I was on a Delta flight from Orlando to Atlanta last week. It was a late afternoon flight, full of mid-week business travelers. If you’re headed to Atlanta, there will be several. I was seated between a young woman who was involved in her book and on my right was middle-aged lady working the word puzzles in the day’s papers. No shoulder room for this guy!
Conversations in airports are extremely easy to start; as simple as asking “What are you traveling for?” If someone’s without their headphones, I consider it fair game to at least attempt a friendly discussion. The lady on my right worked with medical insurance claims, and I described my trip to speak with a group of Florida farmers. She quickly asked if I worked with agriculture, and I said “yes ma’am, many kinds.”
The conversation then took a turn that made me hold my breath… She asked, “Have you seen the movie Food Inc.?“
I failed to write my thoughts soon enough, but she asked a few questions about food production and if my experience in agriculture makes me worry about the food I eat. I think my response surprised her when I said “what I know makes me feel better about the food we have in this country.“
Related articles about food conversations:
- 3 things learned from an animal rights activist in an airplane (pinkepost.com)
- Speechless or ready to rant? I chose the middle ground (janiceperson.com)
- Farmers aren’t evil. Now can we have a civil conversation? (eatocracy.cnn.com)
It’s my opinion that many food “documentaries”, investigative or undercover videos, and information from food activists groups often misrepresents modern agriculture. Take my ongoing series discussing cattle feedlots. I have worked for those “corporate factory farms” that many people describe; actually, two of the largest in the cattle business. I have a few opinions about things that can be improved (more on that later), but from my experience, what I see in films like Food Inc. or videos from groups like HSUS and MFA, does not accurately represent livestock production. These materials are presented in such a way as to depict the entire industry as committing these cruel acts, and as if the majority of the industry allows these cruel acts to continue.
From my many conversations with folks concerned about our food supply, it’s not so much these instances of cruelty that concerns them, rather it’s the system that disturbs them. The average consumer discussing modern food concerns is scared of what they don’t know about where our food comes from (a great example is the One Hundred Meals project).

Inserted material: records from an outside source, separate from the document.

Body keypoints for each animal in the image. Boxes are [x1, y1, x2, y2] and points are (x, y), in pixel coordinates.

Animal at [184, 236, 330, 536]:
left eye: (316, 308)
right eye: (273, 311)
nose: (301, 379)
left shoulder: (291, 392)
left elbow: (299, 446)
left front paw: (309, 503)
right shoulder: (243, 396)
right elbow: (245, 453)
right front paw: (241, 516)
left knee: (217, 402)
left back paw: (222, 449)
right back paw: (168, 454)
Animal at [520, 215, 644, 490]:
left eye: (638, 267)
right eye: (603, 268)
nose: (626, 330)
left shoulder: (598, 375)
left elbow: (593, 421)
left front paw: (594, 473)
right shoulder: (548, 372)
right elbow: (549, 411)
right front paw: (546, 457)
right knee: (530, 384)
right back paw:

Conversations centered around food production and raising livestock are so far out of hand, it’s not even funny. It’s downright scary. We have to do a better job of learning before telling folks on the other side of the table they need to know more.
Nothing is more frustrating than when I respond to questions with honest experience from the heart of the cattle business, and folks cannot accept the possibility that I am not lying. Nothing is more frustrating than the person who I really want to reach, comments on the story that I need to learn what real meat production looks like by watching a film about animal cruelty. Nothing is more frustrating than the agriculture advocate telling the concerned customer their position is wrong.
My conversation on the plane ride didn’t go as I would have hoped. This kind lady is concerned about the safety of her food and chooses to buy her food with organic and natural labels. And that’s perfectly fine, I enjoy and encourage food choices. I left with the feeling that in her eyes my method of cattle production is wrong.
It was then that I turned the conversation to family and friends, travel destinations, and asked about her hobbies and listened to her concerns about politics and medical care – topics where we were able to find some common ground.
Before we got off the plane in Atlanta, I handed her my card and asked her to check out my links to farmers across the country as they talk about food topics that she mentioned.
We may all dream up that perfect airplane conversation in our minds and plan out what we’ll say if we ever sit down to a food conversation, but they won’t always go as planned. In that case, I will just use an opportunity to ask questions and gain experience.
So when food conversations fall short… Just keep swimming. Never stop learning…
Never stop learning and adapting. The world will always be changing. If you limit yourself to what you knew and what you were comfortable with earlier in your life, you will grow increasingly frustrated with your surroundings as you age.